# Honda GX120 (HX2)



## Bryanser (May 29, 2009)

I am reassembling a Honda GX120 engine. When I install the rod cap and bolts finger tight the crankshaft and piston move smoothly and easily. When I tighten the bolts before torquing them everything locks up.

All parts are heavily oiled and aided by engine assembly lube.

What could be causing this seizure?


----------



## ptmike (Sep 18, 2009)

make sure rod cap is not reversed !mike


----------



## Bryanser (May 29, 2009)

I called a Honda dealer and was told that the oil flipper should point downward.


----------



## LowRider (Dec 23, 2008)

Bryanser said:


> I called a Honda dealer and was told that the oil flipper should point downward.

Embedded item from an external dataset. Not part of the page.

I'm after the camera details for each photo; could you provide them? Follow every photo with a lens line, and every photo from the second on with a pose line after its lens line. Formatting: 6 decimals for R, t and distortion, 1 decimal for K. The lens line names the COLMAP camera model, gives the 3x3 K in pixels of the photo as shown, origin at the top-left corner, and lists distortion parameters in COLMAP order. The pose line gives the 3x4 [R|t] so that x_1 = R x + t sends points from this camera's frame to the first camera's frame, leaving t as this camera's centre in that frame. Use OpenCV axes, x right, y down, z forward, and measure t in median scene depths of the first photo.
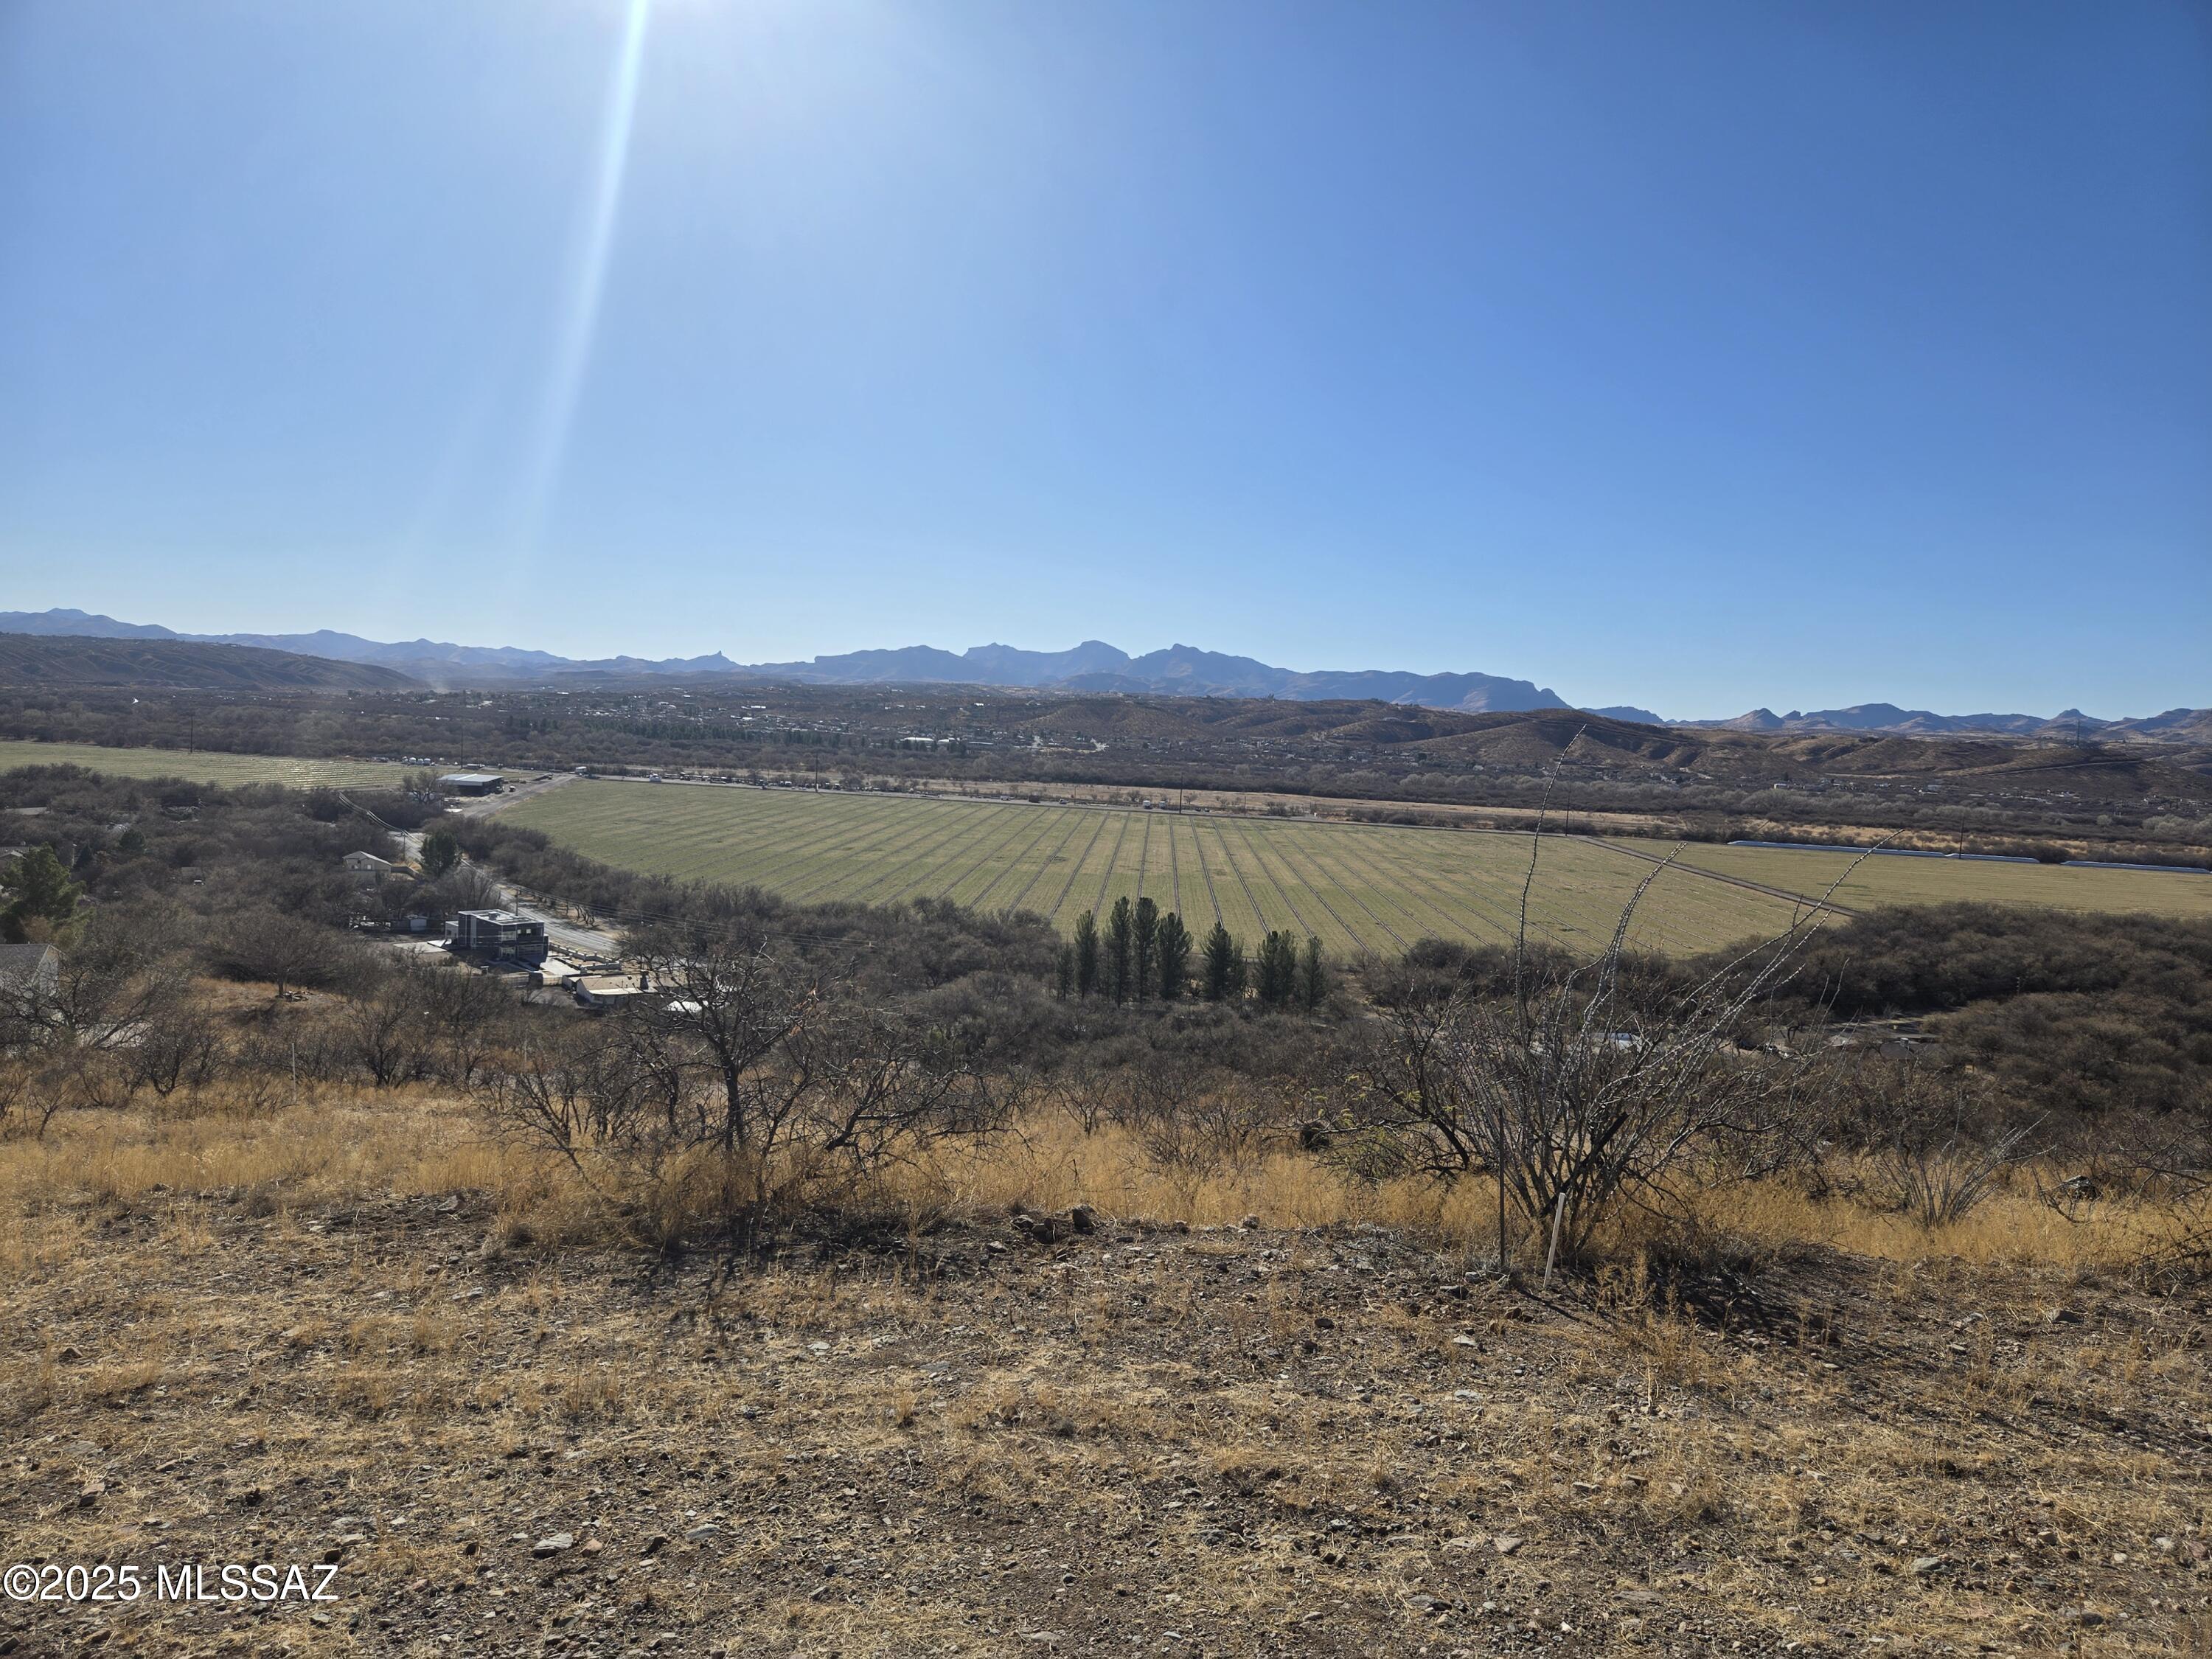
lens RADIAL K [[1502.2, 0, 1108.6], [0, 1502.2, 825.7], [0, 0, 1]] dist [0.069761, -0.056878]
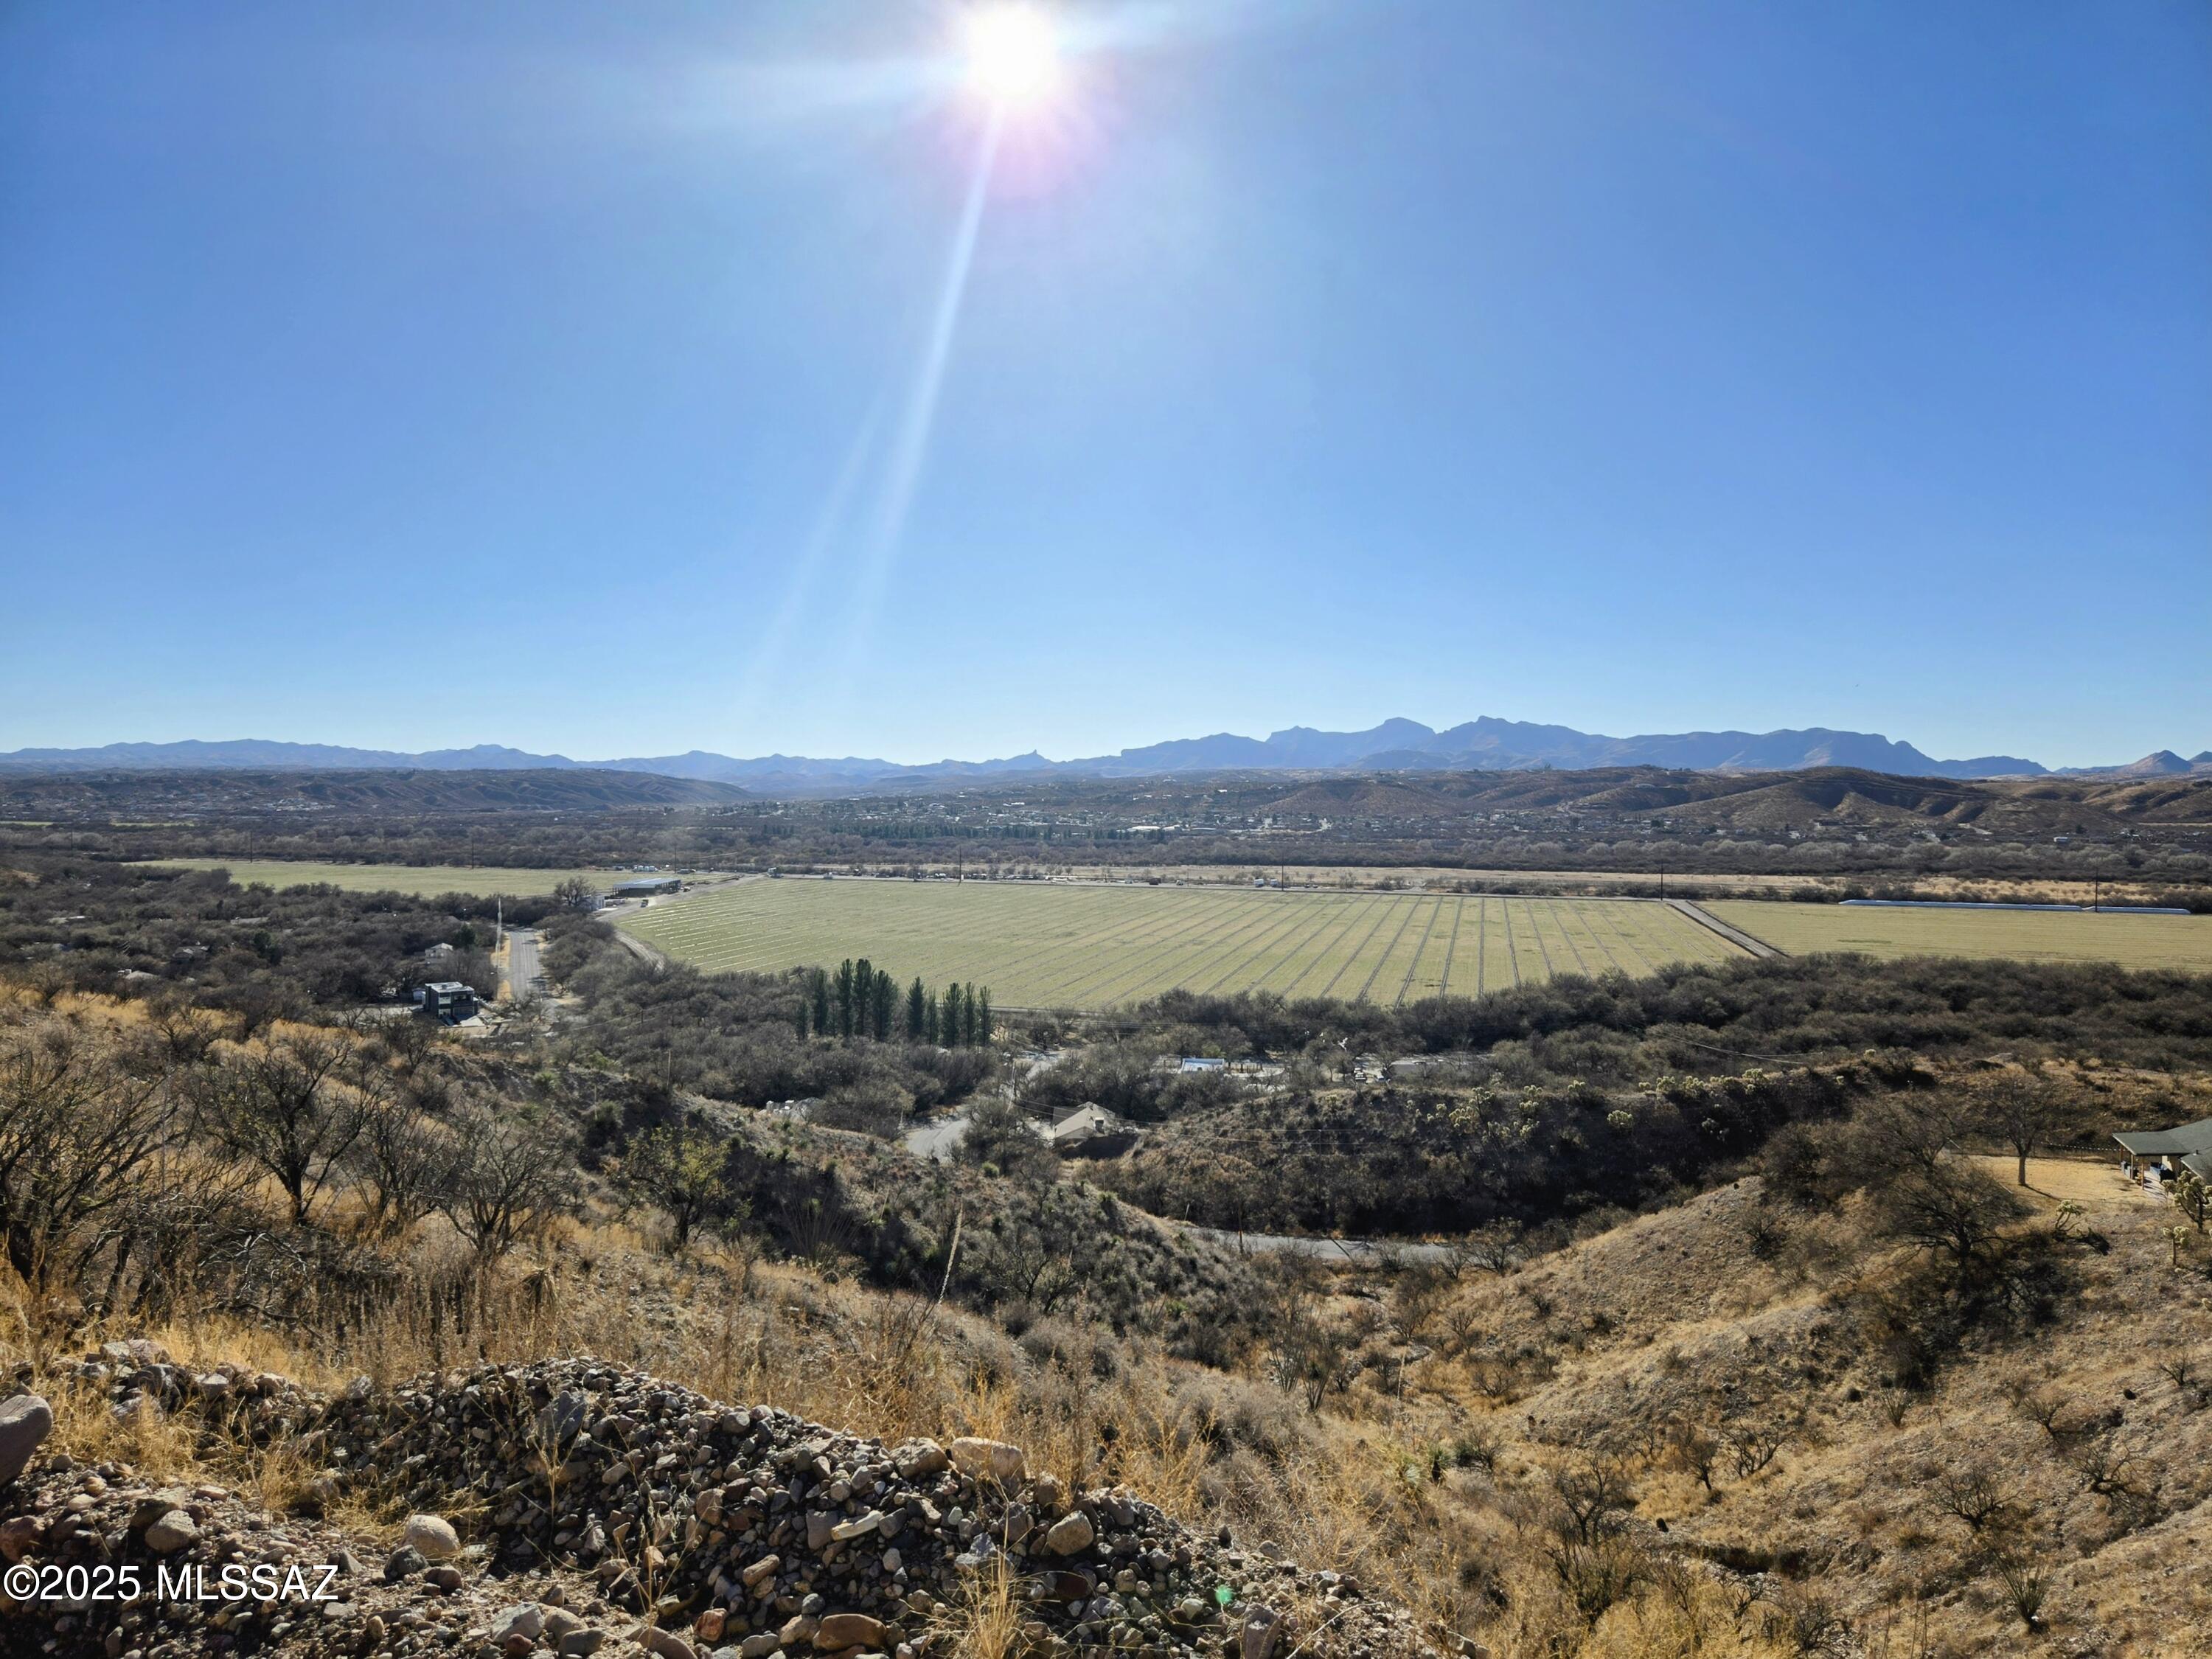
lens RADIAL K [[1502.2, 0, 1050.0], [0, 1502.2, 839.3], [0, 0, 1]] dist [0.069761, -0.056878]
pose [[0.973259, -0.041703, -0.225892, 2.195598], [0.030622, 0.998160, -0.052340, 0.100924], [0.227659, 0.044023, 0.972745, -0.801637]]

you would be correct. you have the connecting rod the right way right, i mean it can only go one way if the flipper is going to go on right. so where is it binding at? i would start there and work your way backwards.

also what do you mean tightening them down before torquing? if you get them to tight its possible there could be some binding. that's why you finger tight, then torque with a torque wrench. sounds like your over tightening. i would loosen the bolts a 1/4 turn if that and see if it binds still. if not there over tight.


----------



## Bryanser (May 29, 2009)

Rather than run the bolts in with my fingers I turn them in with a 10 wrench until snug and then finished with a torque wrench.


----------



## rotti1968 (Apr 26, 2009)

what torque are you going to ? remember that most of the specs in the manual are metric , your torque on those bolts should only be 9 ft lbs.


----------



## Bryanser (May 29, 2009)

Thanks guys! I'm going to try and run today for the first time since reassembling it.


----------